▶ _PROBLEM TO WORK ON_: Retype each line below precisely.

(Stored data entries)
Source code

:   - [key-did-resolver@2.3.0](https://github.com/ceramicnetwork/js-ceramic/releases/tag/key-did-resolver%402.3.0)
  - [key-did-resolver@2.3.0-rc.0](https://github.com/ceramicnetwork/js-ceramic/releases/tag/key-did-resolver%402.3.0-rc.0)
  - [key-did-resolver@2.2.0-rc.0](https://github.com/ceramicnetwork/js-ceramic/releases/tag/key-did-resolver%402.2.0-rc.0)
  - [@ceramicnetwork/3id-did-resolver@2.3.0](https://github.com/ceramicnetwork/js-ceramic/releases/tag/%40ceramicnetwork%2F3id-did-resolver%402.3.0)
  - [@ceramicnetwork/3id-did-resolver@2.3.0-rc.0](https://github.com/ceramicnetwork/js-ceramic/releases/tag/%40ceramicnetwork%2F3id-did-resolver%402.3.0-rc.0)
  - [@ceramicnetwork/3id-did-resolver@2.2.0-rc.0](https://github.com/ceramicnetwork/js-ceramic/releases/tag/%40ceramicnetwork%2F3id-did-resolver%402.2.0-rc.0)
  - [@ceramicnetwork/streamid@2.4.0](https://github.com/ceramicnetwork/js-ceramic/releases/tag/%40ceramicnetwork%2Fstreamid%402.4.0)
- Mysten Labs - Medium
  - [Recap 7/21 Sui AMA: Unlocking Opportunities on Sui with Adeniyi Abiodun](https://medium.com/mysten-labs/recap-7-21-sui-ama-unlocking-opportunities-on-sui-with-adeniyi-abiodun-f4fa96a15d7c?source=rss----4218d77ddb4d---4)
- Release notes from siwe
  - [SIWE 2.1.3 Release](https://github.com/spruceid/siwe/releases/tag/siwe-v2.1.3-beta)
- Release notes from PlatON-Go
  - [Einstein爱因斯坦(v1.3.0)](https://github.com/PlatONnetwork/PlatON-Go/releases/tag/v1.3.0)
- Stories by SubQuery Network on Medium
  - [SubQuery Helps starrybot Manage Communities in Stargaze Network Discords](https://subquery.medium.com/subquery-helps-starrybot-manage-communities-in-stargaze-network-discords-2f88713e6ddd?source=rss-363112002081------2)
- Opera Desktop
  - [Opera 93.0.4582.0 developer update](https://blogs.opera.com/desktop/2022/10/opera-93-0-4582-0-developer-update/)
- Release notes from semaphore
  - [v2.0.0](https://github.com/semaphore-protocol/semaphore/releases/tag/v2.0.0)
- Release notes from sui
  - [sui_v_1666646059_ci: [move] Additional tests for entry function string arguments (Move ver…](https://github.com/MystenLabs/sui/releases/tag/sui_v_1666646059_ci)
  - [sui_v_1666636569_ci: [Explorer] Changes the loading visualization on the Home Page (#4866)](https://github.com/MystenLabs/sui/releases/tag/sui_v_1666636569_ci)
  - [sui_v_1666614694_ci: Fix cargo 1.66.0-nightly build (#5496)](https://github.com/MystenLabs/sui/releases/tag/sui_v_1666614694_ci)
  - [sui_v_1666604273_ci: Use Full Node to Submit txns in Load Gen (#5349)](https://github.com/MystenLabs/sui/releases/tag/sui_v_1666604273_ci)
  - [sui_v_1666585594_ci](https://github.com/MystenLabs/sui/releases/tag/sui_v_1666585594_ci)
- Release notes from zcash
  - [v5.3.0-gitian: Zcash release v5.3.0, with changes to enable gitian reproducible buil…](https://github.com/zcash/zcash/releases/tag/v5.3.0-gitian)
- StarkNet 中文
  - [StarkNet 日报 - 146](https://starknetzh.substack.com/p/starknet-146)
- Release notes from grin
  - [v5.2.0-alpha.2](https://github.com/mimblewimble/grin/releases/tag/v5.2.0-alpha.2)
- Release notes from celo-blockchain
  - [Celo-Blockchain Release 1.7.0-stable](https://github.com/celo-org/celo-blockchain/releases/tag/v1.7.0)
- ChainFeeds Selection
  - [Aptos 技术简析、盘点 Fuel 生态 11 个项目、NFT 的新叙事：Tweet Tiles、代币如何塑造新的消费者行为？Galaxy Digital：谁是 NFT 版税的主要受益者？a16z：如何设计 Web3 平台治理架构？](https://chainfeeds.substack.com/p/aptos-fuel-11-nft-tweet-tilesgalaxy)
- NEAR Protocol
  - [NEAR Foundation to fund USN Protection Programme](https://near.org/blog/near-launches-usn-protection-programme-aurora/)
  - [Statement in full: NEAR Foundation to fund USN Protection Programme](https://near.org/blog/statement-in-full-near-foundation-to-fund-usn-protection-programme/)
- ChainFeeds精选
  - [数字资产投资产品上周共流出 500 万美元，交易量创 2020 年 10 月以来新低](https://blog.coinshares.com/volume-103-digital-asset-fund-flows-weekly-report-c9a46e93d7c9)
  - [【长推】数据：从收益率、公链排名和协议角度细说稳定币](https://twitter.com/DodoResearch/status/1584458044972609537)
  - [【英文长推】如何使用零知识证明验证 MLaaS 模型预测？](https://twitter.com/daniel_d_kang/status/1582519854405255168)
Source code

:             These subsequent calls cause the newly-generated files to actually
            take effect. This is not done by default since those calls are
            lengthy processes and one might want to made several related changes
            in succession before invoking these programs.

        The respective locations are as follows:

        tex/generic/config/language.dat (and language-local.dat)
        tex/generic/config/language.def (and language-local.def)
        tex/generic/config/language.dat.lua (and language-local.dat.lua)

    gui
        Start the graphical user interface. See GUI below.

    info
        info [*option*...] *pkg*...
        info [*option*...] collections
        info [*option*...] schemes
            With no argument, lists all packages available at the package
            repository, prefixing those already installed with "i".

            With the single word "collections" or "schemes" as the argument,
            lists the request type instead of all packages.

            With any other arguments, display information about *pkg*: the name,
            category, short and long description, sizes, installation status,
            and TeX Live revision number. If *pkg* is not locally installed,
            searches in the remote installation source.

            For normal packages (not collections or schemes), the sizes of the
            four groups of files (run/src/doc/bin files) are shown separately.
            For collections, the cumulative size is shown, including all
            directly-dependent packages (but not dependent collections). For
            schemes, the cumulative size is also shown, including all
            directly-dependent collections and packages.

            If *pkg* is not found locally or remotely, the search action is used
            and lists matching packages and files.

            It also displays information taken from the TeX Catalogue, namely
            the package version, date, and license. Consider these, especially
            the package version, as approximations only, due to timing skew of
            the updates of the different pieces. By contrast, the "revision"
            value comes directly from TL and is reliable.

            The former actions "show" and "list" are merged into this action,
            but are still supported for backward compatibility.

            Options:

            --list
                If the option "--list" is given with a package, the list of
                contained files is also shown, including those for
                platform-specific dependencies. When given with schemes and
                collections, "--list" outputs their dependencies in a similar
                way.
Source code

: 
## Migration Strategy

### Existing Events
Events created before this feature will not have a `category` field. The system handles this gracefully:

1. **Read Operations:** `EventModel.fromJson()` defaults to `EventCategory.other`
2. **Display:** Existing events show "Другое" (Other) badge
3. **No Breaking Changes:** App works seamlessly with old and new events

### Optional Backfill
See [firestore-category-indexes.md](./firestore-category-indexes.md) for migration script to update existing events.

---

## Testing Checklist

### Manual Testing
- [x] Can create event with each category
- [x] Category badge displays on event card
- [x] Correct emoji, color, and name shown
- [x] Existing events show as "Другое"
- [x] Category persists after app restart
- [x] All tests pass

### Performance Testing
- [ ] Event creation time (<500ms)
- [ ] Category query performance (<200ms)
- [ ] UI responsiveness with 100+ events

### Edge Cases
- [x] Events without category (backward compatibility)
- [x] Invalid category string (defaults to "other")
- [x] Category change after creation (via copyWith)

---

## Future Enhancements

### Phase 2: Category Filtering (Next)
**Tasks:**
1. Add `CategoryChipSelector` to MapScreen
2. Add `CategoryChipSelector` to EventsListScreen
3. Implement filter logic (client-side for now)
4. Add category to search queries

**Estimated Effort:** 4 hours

▶ _ANSWER SECTION_:
Source code

:   - [key-did-resolver@2.3.0](https://github.com/ceramicnetwork/js-ceramic/releases/tag/key-did-resolver%402.3.0)
  - [key-did-resolver@2.3.0-rc.0](https://github.com/ceramicnetwork/js-ceramic/releases/tag/key-did-resolver%402.3.0-rc.0)
  - [key-did-resolver@2.2.0-rc.0](https://github.com/ceramicnetwork/js-ceramic/releases/tag/key-did-resolver%402.2.0-rc.0)
  - [@ceramicnetwork/3id-did-resolver@2.3.0](https://github.com/ceramicnetwork/js-ceramic/releases/tag/%40ceramicnetwork%2F3id-did-resolver%402.3.0)
  - [@ceramicnetwork/3id-did-resolver@2.3.0-rc.0](https://github.com/ceramicnetwork/js-ceramic/releases/tag/%40ceramicnetwork%2F3id-did-resolver%402.3.0-rc.0)
  - [@ceramicnetwork/3id-did-resolver@2.2.0-rc.0](https://github.com/ceramicnetwork/js-ceramic/releases/tag/%40ceramicnetwork%2F3id-did-resolver%402.2.0-rc.0)
  - [@ceramicnetwork/streamid@2.4.0](https://github.com/ceramicnetwork/js-ceramic/releases/tag/%40ceramicnetwork%2Fstreamid%402.4.0)
- Mysten Labs - Medium
  - [Recap 7/21 Sui AMA: Unlocking Opportunities on Sui with Adeniyi Abiodun](https://medium.com/mysten-labs/recap-7-21-sui-ama-unlocking-opportunities-on-sui-with-adeniyi-abiodun-f4fa96a15d7c?source=rss----4218d77ddb4d---4)
- Release notes from siwe
  - [SIWE 2.1.3 Release](https://github.com/spruceid/siwe/releases/tag/siwe-v2.1.3-beta)
- Release notes from PlatON-Go
  - [Einstein爱因斯坦(v1.3.0)](https://github.com/PlatONnetwork/PlatON-Go/releases/tag/v1.3.0)
- Stories by SubQuery Network on Medium
  - [SubQuery Helps starrybot Manage Communities in Stargaze Network Discords](https://subquery.medium.com/subquery-helps-starrybot-manage-communities-in-stargaze-network-discords-2f88713e6ddd?source=rss-363112002081------2)
- Opera Desktop
  - [Opera 93.0.4582.0 developer update](https://blogs.opera.com/desktop/2022/10/opera-93-0-4582-0-developer-update/)
- Release notes from semaphore
  - [v2.0.0](https://github.com/semaphore-protocol/semaphore/releases/tag/v2.0.0)
- Release notes from sui
  - [sui_v_1666646059_ci: [move] Additional tests for entry function string arguments (Move ver…](https://github.com/MystenLabs/sui/releases/tag/sui_v_1666646059_ci)
  - [sui_v_1666636569_ci: [Explorer] Changes the loading visualization on the Home Page (#4866)](https://github.com/MystenLabs/sui/releases/tag/sui_v_1666636569_ci)
  - [sui_v_1666614694_ci: Fix cargo 1.66.0-nightly build (#5496)](https://github.com/MystenLabs/sui/releases/tag/sui_v_1666614694_ci)
  - [sui_v_1666604273_ci: Use Full Node to Submit txns in Load Gen (#5349)](https://github.com/MystenLabs/sui/releases/tag/sui_v_1666604273_ci)
  - [sui_v_1666585594_ci](https://github.com/MystenLabs/sui/releases/tag/sui_v_1666585594_ci)
- Release notes from zcash
  - [v5.3.0-gitian: Zcash release v5.3.0, with changes to enable gitian reproducible buil…](https://github.com/zcash/zcash/releases/tag/v5.3.0-gitian)
- StarkNet 中文
  - [StarkNet 日报 - 146](https://starknetzh.substack.com/p/starknet-146)
- Release notes from grin
  - [v5.2.0-alpha.2](https://github.com/mimblewimble/grin/releases/tag/v5.2.0-alpha.2)
- Release notes from celo-blockchain
  - [Celo-Blockchain Release 1.7.0-stable](https://github.com/celo-org/celo-blockchain/releases/tag/v1.7.0)
- ChainFeeds Selection
  - [Aptos 技术简析、盘点 Fuel 生态 11 个项目、NFT 的新叙事：Tweet Tiles、代币如何塑造新的消费者行为？Galaxy Digital：谁是 NFT 版税的主要受益者？a16z：如何设计 Web3 平台治理架构？](https://chainfeeds.substack.com/p/aptos-fuel-11-nft-tweet-tilesgalaxy)
- NEAR Protocol
  - [NEAR Foundation to fund USN Protection Programme](https://near.org/blog/near-launches-usn-protection-programme-aurora/)
  - [Statement in full: NEAR Foundation to fund USN Protection Programme](https://near.org/blog/statement-in-full-near-foundation-to-fund-usn-protection-programme/)
- ChainFeeds精选
  - [数字资产投资产品上周共流出 500 万美元，交易量创 2020 年 10 月以来新低](https://blog.coinshares.com/volume-103-digital-asset-fund-flows-weekly-report-c9a46e93d7c9)
  - [【长推】数据：从收益率、公链排名和协议角度细说稳定币](https://twitter.com/DodoResearch/status/1584458044972609537)
  - [【英文长推】如何使用零知识证明验证 MLaaS 模型预测？](https://twitter.com/daniel_d_kang/status/1582519854405255168)
Source code

:             These subsequent calls cause the newly-generated files to actually
            take effect. This is not done by default since those calls are
            lengthy processes and one might want to made several related changes
            in succession before invoking these programs.

        The respective locations are as follows:

        tex/generic/config/language.dat (and language-local.dat)
        tex/generic/config/language.def (and language-local.def)
        tex/generic/config/language.dat.lua (and language-local.dat.lua)

    gui
        Start the graphical user interface. See GUI below.

    info
        info [*option*...] *pkg*...
        info [*option*...] collections
        info [*option*...] schemes
            With no argument, lists all packages available at the package
            repository, prefixing those already installed with "i".

            With the single word "collections" or "schemes" as the argument,
            lists the request type instead of all packages.

            With any other arguments, display information about *pkg*: the name,
            category, short and long description, sizes, installation status,
            and TeX Live revision number. If *pkg* is not locally installed,
            searches in the remote installation source.

            For normal packages (not collections or schemes), the sizes of the
            four groups of files (run/src/doc/bin files) are shown separately.
            For collections, the cumulative size is shown, including all
            directly-dependent packages (but not dependent collections). For
            schemes, the cumulative size is also shown, including all
            directly-dependent collections and packages.

            If *pkg* is not found locally or remotely, the search action is used
            and lists matching packages and files.

            It also displays information taken from the TeX Catalogue, namely
            the package version, date, and license. Consider these, especially
            the package version, as approximations only, due to timing skew of
            the updates of the different pieces. By contrast, the "revision"
            value comes directly from TL and is reliable.

            The former actions "show" and "list" are merged into this action,
            but are still supported for backward compatibility.

            Options:

            --list
                If the option "--list" is given with a package, the list of
                contained files is also shown, including those for
                platform-specific dependencies. When given with schemes and
                collections, "--list" outputs their dependencies in a similar
                way.
Source code

: 
## Migration Strategy

### Existing Events
Events created before this feature will not have a `category` field. The system handles this gracefully:

1. **Read Operations:** `EventModel.fromJson()` defaults to `EventCategory.other`
2. **Display:** Existing events show "Другое" (Other) badge
3. **No Breaking Changes:** App works seamlessly with old and new events

### Optional Backfill
See [firestore-category-indexes.md](./firestore-category-indexes.md) for migration script to update existing events.

---

## Testing Checklist

### Manual Testing
- [x] Can create event with each category
- [x] Category badge displays on event card
- [x] Correct emoji, color, and name shown
- [x] Existing events show as "Другое"
- [x] Category persists after app restart
- [x] All tests pass

### Performance Testing
- [ ] Event creation time (<500ms)
- [ ] Category query performance (<200ms)
- [ ] UI responsiveness with 100+ events

### Edge Cases
- [x] Events without category (backward compatibility)
- [x] Invalid category string (defaults to "other")
- [x] Category change after creation (via copyWith)

---

## Future Enhancements

### Phase 2: Category Filtering (Next)
**Tasks:**
1. Add `CategoryChipSelector` to MapScreen
2. Add `CategoryChipSelector` to EventsListScreen
3. Implement filter logic (client-side for now)
4. Add category to search queries

**Estimated Effort:** 4 hours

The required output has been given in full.